Onde a água traçou o destino
Foi a Ribeira da Ponte que trouxe gente p’ra cá. Água corria em abundância, fertilizava o vale, movia moinhos e, claro, dava briga de vez em quando quando as cheias varriam as pontes. Em 1560 o lugarejo já tinha gente que chegasse para pedir freguesia própria — nascia São Bartolomeu dos Regatos. A igreja mandaram erguer com três naves, duas sacristias e torre sineira: excesso de zelo ou vontade de mostrar serviço, nunca se saberá. O terramoto de 1980 partiu-lhe os candeeiros, mas as paredes de pedra vulcânica, essas, aguentam-se teimosas como o pessoal daqui.
Hoje, os 1936 habitantes espalham-se por 2500 hectares que sobem desde o mar até à vertente leste da Serra de Santa Bárbara. A densidade é baixa — 77 hab/km² — o que significa que o vizinho não lhe chega à janela e o cão pode ladrar sem queixas do condomínio. No Núcleo Museológico, há teares que ainda funcionam se lhes derem corda. Mostram como as mães aproveitavam os invernos atlânticos para transformar linho em toalhas de bilro que agora vendem a preço de ouro aos turistas de passagem. O ranger da madeira é o mesmo de sempre; o que mudou foi o preço por metro.

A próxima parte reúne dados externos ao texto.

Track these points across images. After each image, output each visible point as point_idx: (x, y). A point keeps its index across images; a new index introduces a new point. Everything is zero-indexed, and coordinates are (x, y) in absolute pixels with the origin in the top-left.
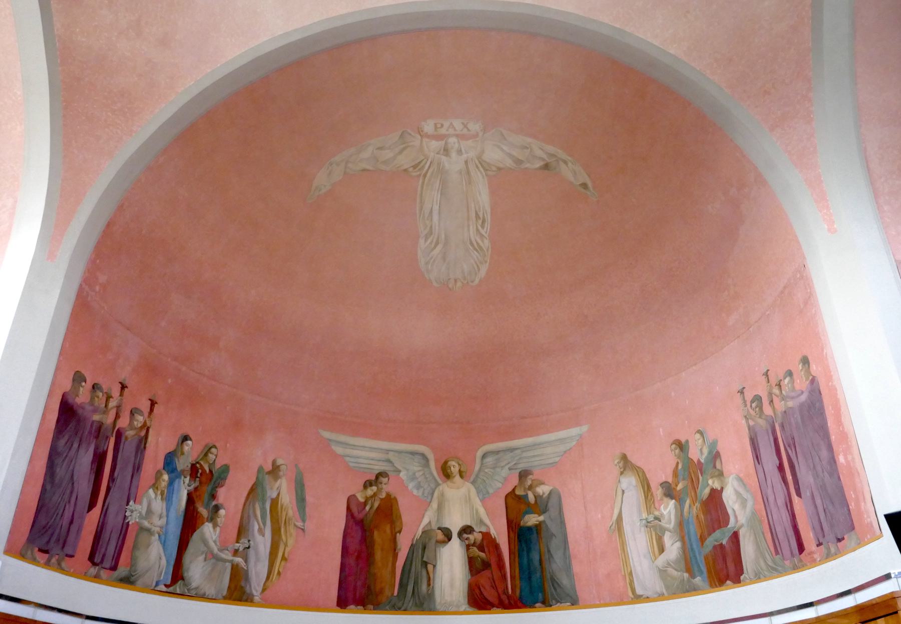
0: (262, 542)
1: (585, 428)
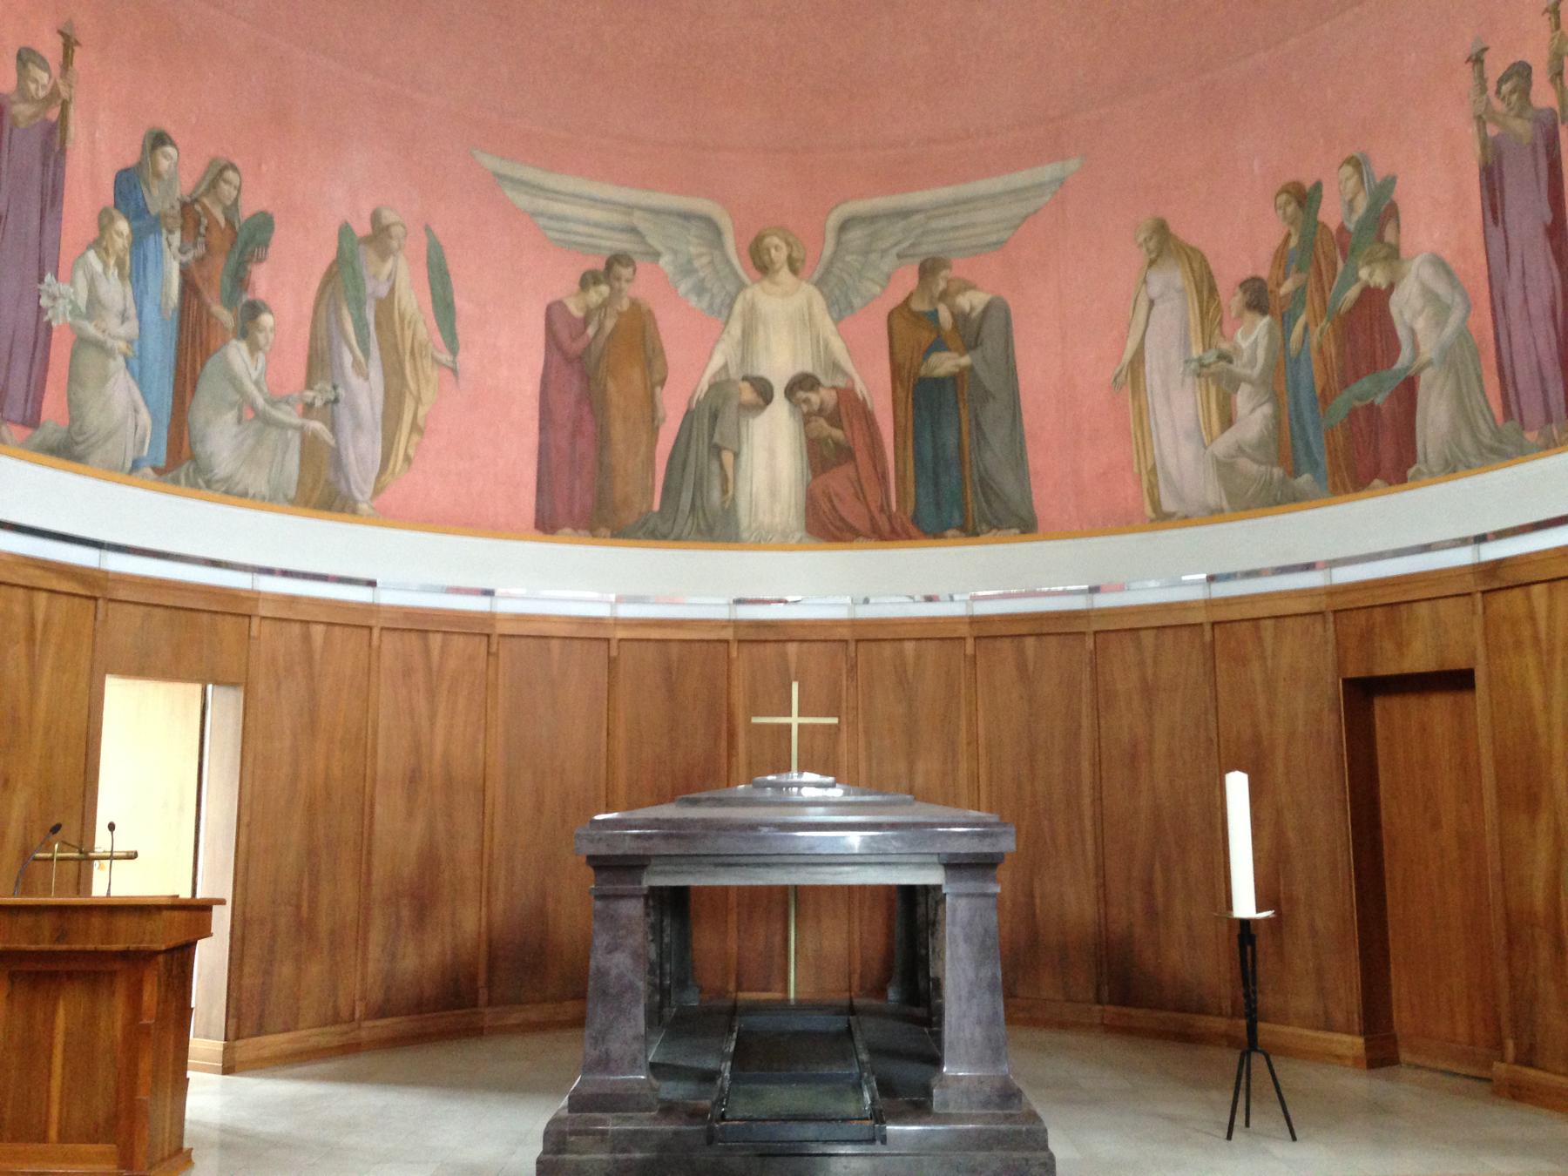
0: (365, 392)
1: (1073, 165)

Entre a floresta e o lago escondido
O Viveiro da Falca são seis hectares de camélias, azáleas e criptomérias plantadas por quem percebe que um dia há-de fazer falta sombra. Tem churrasqueiras, parque infantil e trilhos que, se os perder, dão para uma caminhada de meia hora sem rede móvel — deixe-se estar, é bom para a saúde. Mais acima esconde-se a Lagoa das Patas, vulcânica, redonda e tão silenciosa que até as gaivotas fazem um esforço. Poucos chegam lá: ou não sabem que existe, ou desistem a meio do trilho. Melhor para nós, diga-se.
Do Pico dos Frades vê-se o mar, o Monte Brasil e, em dias claros, até o vizinho que lhe deve dinheiro desde o baile de 1995. O Miradouro da Chanoca é o sítio onde se vai “só mais cinco minutos” e se fica uma hora inteira a ver o sol deitar-se. Entre um miradouro e outro, os chafarizes históricos ainda pingam água — eram o Tinder antigo: encontros marcados à boca da fonte, copo na mão e conversa que se alongava.
O peixe que chega antes do amanhecer
No porto, os pescadores despejam caixas de espadarte, carapaus e chicharros enquanto discutem o preço como quem regateia em feira. A primeira venda abastece meia ilha; quem chega depois das sete leva com as sobras. No Cais de São Bento, o restaurante serve espador ainda quente com molho de vilão e batata-doce — peça a dose inteira, depois não diga que não avisei. A proximidade de Angra faz com que aqui se durma em silêncio mas se jante com sorte: em dez minutos está na cidade classificada pela UNESCO e, se o trânsito ajudar, em quinze de volta para a cama.
No Império dos Regatos a capela do Espírito Santo guarda as cores originais: branca por fora, vermelha por dentro, como a casa da avó. A porta está trancada fora de festa, mas pela fresta vê-se o altar simples onde ainda cabem três gerações de promessas. Lá fora, a ribeira continua a correr, traçando no vale a mesma linha que os nossos avós seguiam para levar o peixe ao largo. A água nunca pára; também nós não.